Ärzte ohne Grenzen unterstützt Such- und Rettungseinsätze in der Sahara – Zahl der Flüchtlinge und Migranten hat sich 2019 verdoppelt
Hunderttausende Flüchtlinge und Migranten durchqueren jedes Jahr die Region Agadez im Niger. Nach Angaben der „International Organisation for Migration“ (IOM) hat sich die Zahl der durch den Niger ziehenden Menschen in den ersten zehn Monaten 2019 im Vergleich zum Vorjahr verdoppelt – von 267.000 auf 540.000. Darunter sind Schutzsuchende, die aus Libyen fliehen, aus Algerien abgeschoben werden oder die die Sahara von Süden her durchqueren wollen. Viele sterben beim Versuch in den Sanddünen der Ténéré-Wüste. Ärzte ohne Grenzen leistet medizinische, psychologische und humanitäre Hilfe an den wichtigsten Migrationsrouten nördlich von Agadez. In den ersten zehn Monaten 2019 haben die Teams mehr als 30.000 Patienten behandelt und mehr als 700 psychologische Konsultationen mit Migranten abgehalten. Im August hat die Organisation zudem damit begonnen, Such- und Rettungsaktionen in der Wüste zu unterstützen, die vom Gesundheitsministerium und Bewohnern durchgeführt werden. Diese Teams konnten seit Juli 2019 mehr als 40 Menschen in der Wüste retten, die sonst wohl verdurstet wären. Die Hilfe von Ärzte ohne Grenzen für Gestrandete ist eine Reaktion auf die Kriminalisierung von Fluchtbewegungen durch die afrikanischen und europäischen Staaten, die zur Folge hat, dass Schutzsuchende immer gefährlichere Routen auf sich nehmen und Gewalt und Missbrauch ausgesetzt sind.
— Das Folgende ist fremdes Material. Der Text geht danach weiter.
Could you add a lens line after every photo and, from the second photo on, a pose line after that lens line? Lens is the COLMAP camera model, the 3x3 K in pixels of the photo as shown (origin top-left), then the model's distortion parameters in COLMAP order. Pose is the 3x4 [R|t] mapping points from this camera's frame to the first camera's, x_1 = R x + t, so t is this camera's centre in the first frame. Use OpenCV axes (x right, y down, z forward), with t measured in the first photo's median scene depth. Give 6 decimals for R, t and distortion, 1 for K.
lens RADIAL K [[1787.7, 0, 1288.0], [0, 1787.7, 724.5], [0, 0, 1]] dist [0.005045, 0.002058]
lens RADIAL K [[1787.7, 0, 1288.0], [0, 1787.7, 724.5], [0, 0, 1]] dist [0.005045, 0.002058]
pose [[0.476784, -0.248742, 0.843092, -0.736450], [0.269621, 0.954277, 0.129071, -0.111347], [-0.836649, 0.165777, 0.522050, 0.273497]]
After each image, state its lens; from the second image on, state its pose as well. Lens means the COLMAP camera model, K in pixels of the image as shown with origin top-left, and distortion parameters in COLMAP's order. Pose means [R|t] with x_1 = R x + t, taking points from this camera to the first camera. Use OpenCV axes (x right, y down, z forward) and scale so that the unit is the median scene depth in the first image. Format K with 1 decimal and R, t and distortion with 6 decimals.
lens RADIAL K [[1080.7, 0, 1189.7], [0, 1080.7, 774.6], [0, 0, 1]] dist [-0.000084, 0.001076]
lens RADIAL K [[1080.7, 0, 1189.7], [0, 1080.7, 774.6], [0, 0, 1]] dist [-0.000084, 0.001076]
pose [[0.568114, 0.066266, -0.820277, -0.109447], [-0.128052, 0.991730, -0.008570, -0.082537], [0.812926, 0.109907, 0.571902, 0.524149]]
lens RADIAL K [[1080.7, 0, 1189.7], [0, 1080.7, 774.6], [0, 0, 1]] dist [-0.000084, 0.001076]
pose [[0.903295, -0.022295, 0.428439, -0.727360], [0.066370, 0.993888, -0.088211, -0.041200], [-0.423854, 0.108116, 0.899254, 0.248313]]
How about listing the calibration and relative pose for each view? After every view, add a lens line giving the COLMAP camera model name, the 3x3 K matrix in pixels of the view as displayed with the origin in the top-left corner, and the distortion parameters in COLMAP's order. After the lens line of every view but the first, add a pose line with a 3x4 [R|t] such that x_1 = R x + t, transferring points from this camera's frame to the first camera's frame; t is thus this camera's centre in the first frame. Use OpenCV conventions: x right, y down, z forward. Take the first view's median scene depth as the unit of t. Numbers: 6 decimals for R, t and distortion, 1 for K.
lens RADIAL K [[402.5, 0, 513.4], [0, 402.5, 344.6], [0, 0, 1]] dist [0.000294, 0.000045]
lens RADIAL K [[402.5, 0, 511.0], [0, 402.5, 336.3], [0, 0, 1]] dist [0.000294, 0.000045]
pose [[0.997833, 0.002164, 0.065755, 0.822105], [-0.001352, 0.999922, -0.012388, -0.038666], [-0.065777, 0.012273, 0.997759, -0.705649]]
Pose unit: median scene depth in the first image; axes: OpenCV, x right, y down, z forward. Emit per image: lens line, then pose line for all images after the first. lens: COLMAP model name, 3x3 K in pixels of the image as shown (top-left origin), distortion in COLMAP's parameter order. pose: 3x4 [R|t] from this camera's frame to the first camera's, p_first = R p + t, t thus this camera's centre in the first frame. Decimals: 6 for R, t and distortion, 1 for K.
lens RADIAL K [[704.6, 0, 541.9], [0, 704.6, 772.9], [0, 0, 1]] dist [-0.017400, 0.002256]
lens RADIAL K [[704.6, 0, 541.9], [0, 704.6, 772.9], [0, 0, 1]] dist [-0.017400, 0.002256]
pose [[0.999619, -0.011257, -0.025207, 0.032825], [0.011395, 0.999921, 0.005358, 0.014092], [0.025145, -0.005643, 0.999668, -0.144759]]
Abschiebungen aus Algerien
Die Teams leisten außerdem den zahlreichen Menschen Hilfe, die aus Algerien nach Niger abgeschoben werden. Allein zwischen Januar und Oktober 2019 wurden mehr als 23.800 Menschen deportiert. Während nigrische Staatsbürger, die freiwillig zurückreisen, in offiziellen Konvois in den Niger gebracht werden, werden Tausende andere an der Grenze mitten in der Wüste ohne Orientierung, Nahrung, Wasser oder finanzielle Mittel abgesetzt und müssen etwa 15 Kilometer in den nächsten Ort zu Fuß laufen. Einige Syrer, Bangladeschis und Jemeniten wurden anschließend sogar von nigrischen Behörden umgehend wieder nach Algerien zurückgezwungen, was zu einem Hin- und Herschieben der Verantwortung auf dem Rücken der Flüchtlinge führte. Teams von Ärzte ohne Grenzen haben in den ersten zehn Monaten 2019 Wasser, Nahrungsmittel, Kleider, Decken und Hygieneartikel an fast 7.000 aus Algerien Abgeschobene verteilt und sie bei Bedarf medizinisch behandelt und psychologisch betreut. Einige berichteten von willkürlicher Haft, Misshandlungen und Vergewaltigungen vor der Abschiebung nach Niger.
Eine 32-jährige Frau aus Kamerun berichtete nach ihrer Abschiebung von Algerien nach Niger im vergangenen Juli etwa: "Sie haben mich (in Algerien) einfach auf der Straße aufgelesen; ich hatte nichts bei mir, als die Kleidung, die ich trug. Ich verbrachte fünf Tage im Gefängnis. Es ist ihnen egal; dein Zustand interessiert sie nicht. Sie haben uns in Sandtransporter gesteckt. Wir schliefen dort. Sie warfen uns Essen nach hinten, ohne zu wissen, ob Babys oder schwangere Frauen in dem Laster waren. Und dann werfen sie dich in die Wüste raus. Man läuft und läuft, mehr als 20 Kilometer. Das ist wirklich nicht einfach, wenn man im siebten Monat schwanger ist. Ich bin wirklich durch die Hölle gegangen."